Similar to Exercise 9.2.6, one can show that $f$ is right non-generate if and only if $T_f^*$ is non-singular. Then repeat our argument, we can show the other direction.

#### Exercise 9.2.8

Solution: By Theorem 6 of page 291, there exists a vector $\beta_0$ such that $L(\alpha)=(\alpha|\beta_0)$. On the other hand, we also have $$f(\alpha,\beta)=(T_f\alpha|\beta)=(\alpha|T_f^*\beta).$$Since $f$ is non-degenerate, $T_f$ is non-singular. Because $V$ is finite-dimensional, we conclude that $T_f$ is invertible. So is $T_f^*$. Therefore, there exists a unique $\beta\in V$ such that $T_f^*\beta=\beta_0$. We have\[L(\alpha)=(\alpha|\beta_0)=(\alpha|T_f^*\beta)=f(\alpha,\beta).\]We showed the existence.

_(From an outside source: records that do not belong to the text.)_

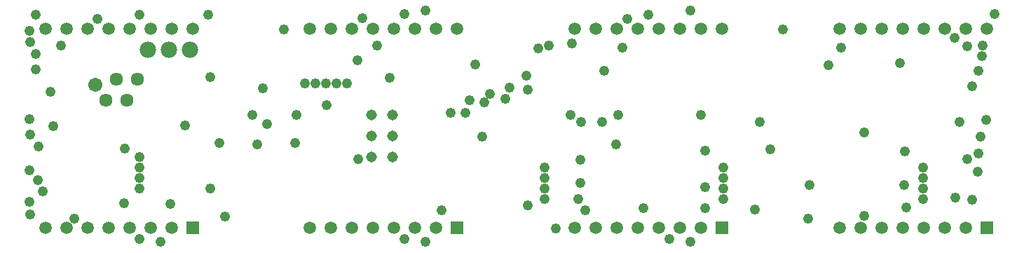
<source format=gbs>
G75*
G70*
%OFA0B0*%
%FSLAX24Y24*%
%IPPOS*%
%LPD*%
%AMOC8*
5,1,8,0,0,1.08239X$1,22.5*
%
%ADD10C,0.0516*%
%ADD11C,0.0634*%
%ADD12C,0.0671*%
%ADD13R,0.0595X0.0595*%
%ADD14C,0.0595*%
%ADD15C,0.0780*%
%ADD16C,0.0477*%
D10*
X018485Y006154D03*
X019485Y006154D03*
X019485Y007154D03*
X018485Y007154D03*
X018485Y008154D03*
X019485Y008154D03*
D11*
X007365Y009864D03*
X006365Y009864D03*
X006865Y008864D03*
X005865Y008864D03*
D12*
X005355Y009585D03*
D13*
X009967Y002799D03*
X022565Y002799D03*
X035164Y002799D03*
X047762Y002799D03*
D14*
X046762Y002799D03*
X045762Y002799D03*
X044762Y002799D03*
X043762Y002799D03*
X042762Y002799D03*
X041762Y002799D03*
X040762Y002799D03*
X034164Y002799D03*
X033164Y002799D03*
X032164Y002799D03*
X031164Y002799D03*
X030164Y002799D03*
X029164Y002799D03*
X028164Y002799D03*
X021565Y002799D03*
X020565Y002799D03*
X019565Y002799D03*
X018565Y002799D03*
X017565Y002799D03*
X016565Y002799D03*
X015565Y002799D03*
X008967Y002799D03*
X007967Y002799D03*
X006967Y002799D03*
X005967Y002799D03*
X004967Y002799D03*
X003967Y002799D03*
X002967Y002799D03*
X002967Y012247D03*
X003967Y012247D03*
X004967Y012247D03*
X005967Y012247D03*
X006967Y012247D03*
X007967Y012247D03*
X008967Y012247D03*
X009967Y012247D03*
X015565Y012247D03*
X016565Y012247D03*
X017565Y012247D03*
X018565Y012247D03*
X019565Y012247D03*
X020565Y012247D03*
X021565Y012247D03*
X022565Y012247D03*
X028164Y012247D03*
X029164Y012247D03*
X030164Y012247D03*
X031164Y012247D03*
X032164Y012247D03*
X033164Y012247D03*
X034164Y012247D03*
X035164Y012247D03*
X040762Y012247D03*
X041762Y012247D03*
X042762Y012247D03*
X043762Y012247D03*
X044762Y012247D03*
X045762Y012247D03*
X046762Y012247D03*
X047762Y012247D03*
D15*
X009865Y011264D03*
X008865Y011264D03*
X007865Y011264D03*
D16*
X007465Y002264D03*
X008465Y002114D03*
X011515Y003314D03*
X008915Y003914D03*
X006715Y003964D03*
X007465Y004664D03*
X007465Y005164D03*
X007465Y005664D03*
X007465Y006164D03*
X006765Y006564D03*
X009615Y007664D03*
X011265Y006814D03*
X013065Y006764D03*
X014865Y006814D03*
X017865Y006064D03*
X023765Y007114D03*
X022965Y008264D03*
X022265Y008264D03*
X023165Y008864D03*
X023865Y008764D03*
X024865Y008914D03*
X024115Y009164D03*
X025065Y009464D03*
X025915Y009364D03*
X025865Y010014D03*
X023415Y010564D03*
X026415Y011314D03*
X026915Y011464D03*
X028015Y011564D03*
X030415Y011364D03*
X029565Y010264D03*
X030215Y008164D03*
X029465Y007814D03*
X028465Y007814D03*
X027965Y008164D03*
X030115Y006764D03*
X028415Y006014D03*
X026715Y005664D03*
X026715Y005164D03*
X026715Y004664D03*
X026715Y004164D03*
X025915Y003864D03*
X028315Y004164D03*
X028665Y003614D03*
X031415Y003714D03*
X034365Y003714D03*
X035215Y004164D03*
X035215Y004664D03*
X034365Y004714D03*
X035215Y005164D03*
X035215Y005664D03*
X034365Y006464D03*
X037465Y006514D03*
X036965Y007814D03*
X034165Y008164D03*
X040215Y010514D03*
X040815Y011364D03*
X043615Y010614D03*
X046815Y011414D03*
X047565Y011464D03*
X046215Y011814D03*
X047515Y010964D03*
X047365Y010264D03*
X047065Y009514D03*
X047715Y007914D03*
X046465Y007814D03*
X047465Y007114D03*
X047365Y006314D03*
X046815Y006064D03*
X047315Y005464D03*
X044715Y005664D03*
X044715Y005164D03*
X043815Y004814D03*
X044715Y004664D03*
X044715Y004164D03*
X043915Y003764D03*
X041915Y003364D03*
X039265Y003214D03*
X036715Y003664D03*
X039315Y004814D03*
X043865Y006414D03*
X041915Y007314D03*
X046265Y004214D03*
X047065Y004114D03*
X033665Y002114D03*
X032665Y002264D03*
X027265Y002764D03*
X021815Y003614D03*
X020065Y002264D03*
X021065Y002114D03*
X028415Y004914D03*
X016365Y008614D03*
X014915Y008164D03*
X013515Y007714D03*
X012815Y008164D03*
X013315Y009414D03*
X015315Y009664D03*
X015815Y009664D03*
X016315Y009664D03*
X016815Y009664D03*
X017315Y009664D03*
X019352Y009914D03*
X017815Y010764D03*
X018765Y011464D03*
X014315Y012214D03*
X010715Y012914D03*
X007465Y012914D03*
X005465Y012714D03*
X002515Y012914D03*
X002215Y012164D03*
X002265Y011614D03*
X003715Y011464D03*
X002515Y011064D03*
X002515Y010314D03*
X003215Y009264D03*
X002215Y007964D03*
X003365Y007614D03*
X002265Y007214D03*
X002665Y006664D03*
X002215Y005514D03*
X002615Y005064D03*
X002865Y004514D03*
X002215Y004014D03*
X002265Y003414D03*
X004365Y003214D03*
X010815Y004664D03*
X010815Y009964D03*
X018065Y012764D03*
X020065Y012964D03*
X021065Y013114D03*
X030665Y012714D03*
X031665Y012914D03*
X033665Y013114D03*
X038065Y012214D03*
X048115Y012964D03*
M02*

</source>
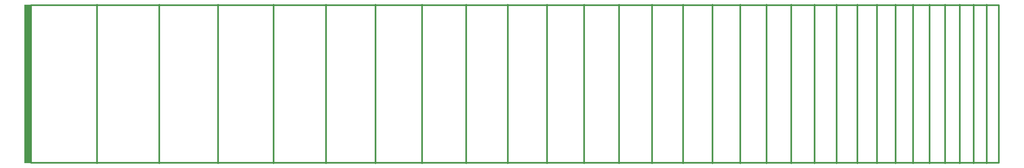
<source format=gbr>
G04 EAGLE Gerber RS-274X export*
G75*
%MOMM*%
%FSLAX34Y34*%
%LPD*%
%INSilkscreen Top*%
%IPPOS*%
%AMOC8*
5,1,8,0,0,1.08239X$1,22.5*%
G01*
%ADD10C,0.812800*%
%ADD11R,3.556000X82.550000*%


D10*
X4952994Y1071562D02*
X4952994Y246380D01*
X3786694Y246380D02*
X3786694Y1071562D01*
X5382098Y1071562D02*
X5382098Y246380D01*
X5305896Y246380D02*
X5305896Y1071562D01*
X5521913Y1071562D02*
X5521913Y246380D01*
X5454025Y246380D02*
X5454025Y1071562D01*
X5225160Y1071562D02*
X5225160Y246380D01*
X5139625Y246380D02*
X5139625Y1071562D01*
X5049002Y1071562D02*
X5049002Y246380D01*
X3948166Y246380D02*
X3948166Y1071562D01*
X3615625Y1071562D02*
X3615625Y246380D01*
X3434382Y246380D02*
X3434382Y1071562D01*
X3242359Y1071562D02*
X3242359Y246380D01*
X3038923Y246380D02*
X3038923Y1071562D01*
X2823384Y1071562D02*
X2823384Y246380D01*
X2595032Y246380D02*
X2595032Y1071562D01*
X2353100Y1071562D02*
X2353100Y246380D01*
X1232708Y246380D02*
X1232708Y1071562D01*
X909768Y1071562D02*
X909768Y246380D01*
X4851274Y246380D02*
X4851274Y1071562D01*
X1537519Y1071562D02*
X1537519Y246380D01*
X4508363Y246380D02*
X4508363Y1071562D01*
X4380205Y1071562D02*
X4380205Y246380D01*
X4244427Y246380D02*
X4244427Y1071562D01*
X4100574Y1071562D02*
X4100574Y246380D01*
X2096786Y246380D02*
X2096786Y1071562D01*
X1825226Y1071562D02*
X1825226Y246380D01*
X567626Y248920D02*
X567626Y1069340D01*
X5584126Y1069340D02*
X5584126Y248920D01*
X5584126Y1069340D02*
X567626Y1069340D01*
X4743504Y1071562D02*
X4743504Y246380D01*
X4629331Y246380D02*
X4629331Y1071562D01*
X5584126Y248920D02*
X567626Y248920D01*
D11*
X551180Y659130D03*
M02*

</source>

Suppose $\beta_1$ and $\beta_2$ are vectors such that $$L(\alpha)=f(\alpha,\beta_1)=f(\alpha,\beta_2).$$Then $f(\alpha,\beta_1-\beta_2)=0$ for all $\alpha$. Since $f$ is non-degenerate, we have $\beta_1-\beta_2=0$, which shows the uniqueness.

#### Exercise 9.2.9

Solution: As we have seen in previous exercises, $T_f^*$ is invertible. We have\[f(S\alpha,\beta)=(T_fS\alpha|\beta)=(\alpha|S^*T_f^*\beta),\]\[f(\alpha,S'\beta)=(T_f\alpha|S'\beta)=(\alpha|T_f^*S'\beta).\]Hence it suffices to choose some $S'$ such that $S^*T_f^*=T_f^*S'$, that is $S'=(T_f^*)^{-1}S^*T_f^*$.

Indeed, such $S'$ is unique! Try to prove it.